Après cette introduction, Mozart remet son masque pour le final, mais si on écoute bien, on s’aperçoit que le thème principal de cet Allegro est un déguisement en majeur du thème en mineur du premier mouvement. "On comprend alors que la musique de Mozart, c’est le sourire à travers les larmes, révèle subtilement Bernard Fournier. Dans ce mouvement final, en dépit du sourire, on perçoit les larmes." Selon le spécialiste octogénaire, une autre œuvre en prise directe sur la profondeur douloureuse de la musique de Mozart serait le premier mouvement du Quatuor K. 421 en ré mineur, mais également, et connus de tout un chacun, la mort de Don Juan dans Don Giovanni et le Requiem en ré mineur K. 626: "Mais on dira que le sujet tragique en soi donne sa couleur sombre à la musique. C’est pourquoi les deux œuvres instrumentales qui ont été citées ont une valeur plus démonstrative de la noire profondeur de la musique de Mozart qui tient à son pessimisme inhérent."

Optimisme et pessimisme

Alors cette musique généralement légère et joyeuse – dans son apparence – serait-elle essentiellement profonde et triste? Voici un dernier argument, de nature structurale, qu’expose Bernard Fournier pour opposer Mozart le pessimiste à Beethoven l’optimiste: "Dans les œuvres de forme sonate, chez Beethoven, le puissant travail de développement qui ‘malaxe’ le matériau de base présenté dans l’exposition, le déforme, le morcelle ou le magnifie, en tout cas le recompose, a pour effet que la réexposition soit toujours différente de l’exposition", affirme-t-il. La réexposition nous fait donc pénétrer dans un autre monde que l’exposition; "le travail du développement porte ses fruits: optimisme de la volonté". Par contre, il note que chez Mozart, quelle que soit l’élaboration du travail de développement (voir notamment celui de l’Allegro du K. 421), la réexposition suit comme si de rien n’était le schéma de l’exposition; "le travail du développement n’a rien changé: pessimisme de la pensée".

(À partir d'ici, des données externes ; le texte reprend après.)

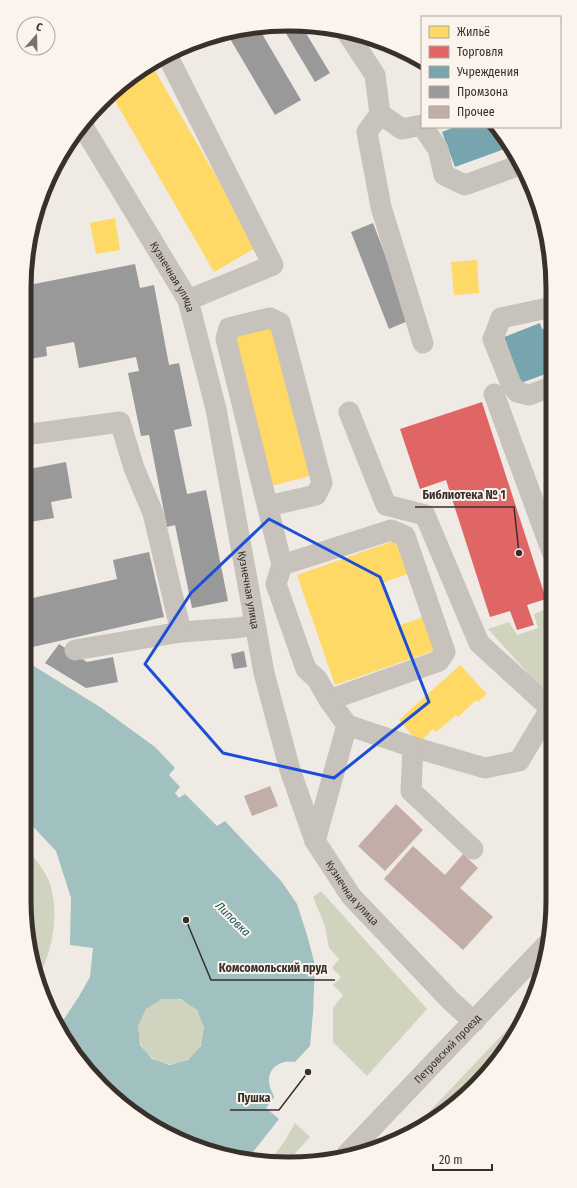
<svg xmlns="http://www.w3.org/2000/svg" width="577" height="1188" font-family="'Fira Sans Condensed',sans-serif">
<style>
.green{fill:#d0d4bf}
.water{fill:#a1c1c0;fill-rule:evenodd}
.homes{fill:#ffd966}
.shops{fill:#e06666}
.public{fill:#76a5af}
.industry{fill:#999}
.building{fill:#c2aea6}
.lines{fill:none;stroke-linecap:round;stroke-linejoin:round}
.minor{stroke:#c8c2bd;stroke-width:21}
.marked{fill:none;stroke:#1d4ed8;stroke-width:3;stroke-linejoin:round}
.labels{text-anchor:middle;stroke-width:4;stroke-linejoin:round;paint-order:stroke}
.street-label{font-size:11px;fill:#392f2b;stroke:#faf4ed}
.water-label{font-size:12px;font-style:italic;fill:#20585b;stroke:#faf4ed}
.rim{fill:none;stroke:#392f2b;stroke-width:5}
.leader{fill:none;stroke:#392f2b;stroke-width:1.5}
.callout-dot{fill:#392f2b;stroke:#faf4ed;stroke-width:1.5}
.callout-label{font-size:12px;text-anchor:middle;font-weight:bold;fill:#392f2b;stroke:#faf4ed;stroke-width:4;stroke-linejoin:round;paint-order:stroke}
</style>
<rect width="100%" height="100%" fill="#efeae4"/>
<path class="green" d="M551,607L552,680L542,689L488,629L509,622L517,635L538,628L534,614Z
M24,846C34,857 45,870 50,884C60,915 52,952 37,981L24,899Z
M321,891L427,1009L367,1076L333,1042V1008L343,995L333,985L341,977L332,968L339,959L329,948L325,926L313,897Z
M138 1031a33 33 0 1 1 66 0a33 33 0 1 1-66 0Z
M518,1018L521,1020L487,1074L449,1109L406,1136Z
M295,1123L310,1137L288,1161L271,1160L286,1139Z"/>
<path class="water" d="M24,660L100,707L155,747L175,768L169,775L180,787L175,793L179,798L185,794L217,826L225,821L282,882L297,904L307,935L315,965L313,1013L310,1046L295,1062C282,1059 268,1067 269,1082C269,1087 273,1093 274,1097L266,1108L279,1119L249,1157L246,1159H237L156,1128L114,1098L79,1061L60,1025L78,998L90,977L93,948L70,945L71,898L56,851L24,817ZM162,999H181L197,1010L204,1027L201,1046L188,1060L170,1065L152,1059L140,1045L138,1026L146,1009Z"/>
<path class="homes" d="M151,64L257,247L214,272L111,94L142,68Z
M115,218L120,250L96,254L90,223Z
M477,260L479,293L454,295L451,262Z
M274,321L313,475L272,486L233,332Z
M399,539L411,573L382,583L397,626L424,617L436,650L335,685L297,575Z
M460,665L487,694L478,702L476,700L458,717L456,715L436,732L433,729L419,743L399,720Z"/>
<path class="shops" d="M482,402L546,599L527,605L534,625L517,630L510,611L490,617L446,480L420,489L400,429Z"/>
<path class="public" d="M455,127H498L510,147L455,167L442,132Z
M540,323L542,329L551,326V372L521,383L504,337Z"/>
<path class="industry" d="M289,24L301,25L330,73L315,82L281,25Z
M258,27L301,100L275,115L226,32L237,29Z
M373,223L410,320L389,329L351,232Z
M135,264L140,288L154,285L169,365L179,363L192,426L174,430L187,494L206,490L228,601L192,608L175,525L167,527L149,435L141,436L128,373L139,371L136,357L79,368L74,342L46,347L47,356L24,360V286Z
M66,462L72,498L51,502L54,518L24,523V470Z
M149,552L164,617L24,649V600L117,579L113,560Z
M59,644L87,662L113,657L118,682L86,688L45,663Z
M244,651L247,667L234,669L231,654Z"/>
<path class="building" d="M270,786L278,806L252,816L244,796Z
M396,804L423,830L385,871L358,846Z
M413,846L445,875L463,854L478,868L460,888L493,917L463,950L384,879Z"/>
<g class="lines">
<g class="minor">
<path d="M346,31L375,75L380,114L402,129L422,125"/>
<path d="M167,55L273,265L188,300"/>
<path d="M380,114L367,132L381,207L423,343"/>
<path id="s1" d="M82,125L188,300L216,409L264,673L290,770L315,841L351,896L450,1000L474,1022"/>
<path d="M423,127L438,149L444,175L465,185L520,165"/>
<path d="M551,306L543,309L501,318L493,339L511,384L517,392L529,395L551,387"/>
<path d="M494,394L552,552"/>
<path d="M349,412L386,505L425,515L479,643L551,709"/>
<path d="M24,435L120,422L134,468L153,513L181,632L236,628L255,625"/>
<path d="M268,506L316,495L322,483L280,323L270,318L229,328L226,339L282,565L276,584L306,669L317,679L329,700L347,725L413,747L485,768L519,761L552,706"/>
<path d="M282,565L391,530L405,536L445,652L439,661L329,700"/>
<path d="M75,650L181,632"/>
<path d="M413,747L411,791L473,849"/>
<path d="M315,841L347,725"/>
<path id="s2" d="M346,1155L549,942"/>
</g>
</g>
<path class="marked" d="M269,519L380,577L429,702L334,778L223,753L145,664L191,593Z"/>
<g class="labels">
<g class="street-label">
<text dy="4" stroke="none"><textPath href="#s1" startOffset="177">Кузнечная улица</textPath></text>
<text dy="4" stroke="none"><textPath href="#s1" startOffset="501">Кузнечная улица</textPath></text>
<text dy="4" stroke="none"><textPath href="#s1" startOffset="825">Кузнечная улица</textPath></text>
<text dy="4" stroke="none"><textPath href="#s2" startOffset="147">Петровский проезд</textPath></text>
</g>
<g class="water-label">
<text transform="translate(233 919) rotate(45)" y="4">Липовка</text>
</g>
</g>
<path d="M0 0H577V1188H0ZM288 31H289A257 257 0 0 1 546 288V900A257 257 0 0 1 289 1157H288A257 257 0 0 1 31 900V288A257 257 0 0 1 288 31Z" fill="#faf4ed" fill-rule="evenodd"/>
<path class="rim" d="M288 31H289A257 257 0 0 1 546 288V900A257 257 0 0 1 289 1157H288A257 257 0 0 1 31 900V288A257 257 0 0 1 288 31Z"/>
<path class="leader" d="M519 553L514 507H415M186 920L211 980H335M308 1072L279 1110H230"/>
<g class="callout-dot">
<circle cx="519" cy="553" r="4"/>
<circle cx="186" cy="920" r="4"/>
<circle cx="308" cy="1072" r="4"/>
</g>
<g class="callout-label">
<text x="464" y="499">Библиотека № 1</text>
<text x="273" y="972">Комсомольский пруд</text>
<text x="254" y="1102">Пушка</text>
</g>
<rect x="421" y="16" width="140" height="112" fill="#faf4ed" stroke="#ada59f"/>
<rect x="429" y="26" width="20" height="12" fill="#ffd966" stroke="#ada59f"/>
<text x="457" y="36" font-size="12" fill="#392f2b">Жильё</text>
<rect x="429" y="46" width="20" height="12" fill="#e06666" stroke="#ada59f"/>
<text x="457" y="56" font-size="12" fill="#392f2b">Торговля</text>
<rect x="429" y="66" width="20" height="12" fill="#76a5af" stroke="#ada59f"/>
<text x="457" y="76" font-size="12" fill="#392f2b">Учреждения</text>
<rect x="429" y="86" width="20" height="12" fill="#999999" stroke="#ada59f"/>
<text x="457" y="96" font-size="12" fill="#392f2b">Промзона</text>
<rect x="429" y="106" width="20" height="12" fill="#c2aea6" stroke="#ada59f"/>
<text x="457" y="116" font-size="12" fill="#392f2b">Прочее</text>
<g transform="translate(36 36) rotate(20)"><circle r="19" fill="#faf4ed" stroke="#ada59f"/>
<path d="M0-3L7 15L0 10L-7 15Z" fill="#79706c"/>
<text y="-6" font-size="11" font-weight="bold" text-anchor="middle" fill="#392f2b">С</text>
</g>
<path d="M433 1164v6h59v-6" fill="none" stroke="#392f2b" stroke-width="2"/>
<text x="439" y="1164" font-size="12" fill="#392f2b" stroke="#faf4ed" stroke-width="3" paint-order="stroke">20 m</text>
</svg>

Au terme de cet article, il convient de rappeler que Mozart a été admiré par maints compositeurs de sa postérité. "Si sa musique ne draine pas dans son sillage autant de compositeurs que Bach ou Beethoven, il est le musicien suprême pour certains comme Chopin ou Poulenc", atteste Bernard Fournier. Pour d’autres, il fait partie de leur panthéon; c’est le cas pour Piotr Ilitch Tchaïkovski (1840-1893), qui voyait en Mozart une incarnation de la divine beauté. Le compositeur russe le considérait même comme un "Christ musical".

Références bibliographiques

(1) Kropatschek, Joseph. ["Manuel de toutes les ordonnances et lois promulguées sous le règne de l’empereur Joseph II pour les terres héréditaires impériales et royales, dans une connexion systématique"], Johann Georg Moeßle, Vienne, 1786, vol. VI, pp. 565-570.

(2) Braunbehrens, Volkmar. "Mozart in Wien 1781-1791", Piper, Munich, 1986.

(3) Kropatschek, Joseph. ["Manuel de toutes les ordonnances et lois promulguées sous le règne de l’empereur Joseph II pour les terres héréditaires impériales et royales, dans une connexion systématique"], Johann Georg Moeßle, Vienne, 1787, vol. VIII, p. 675f.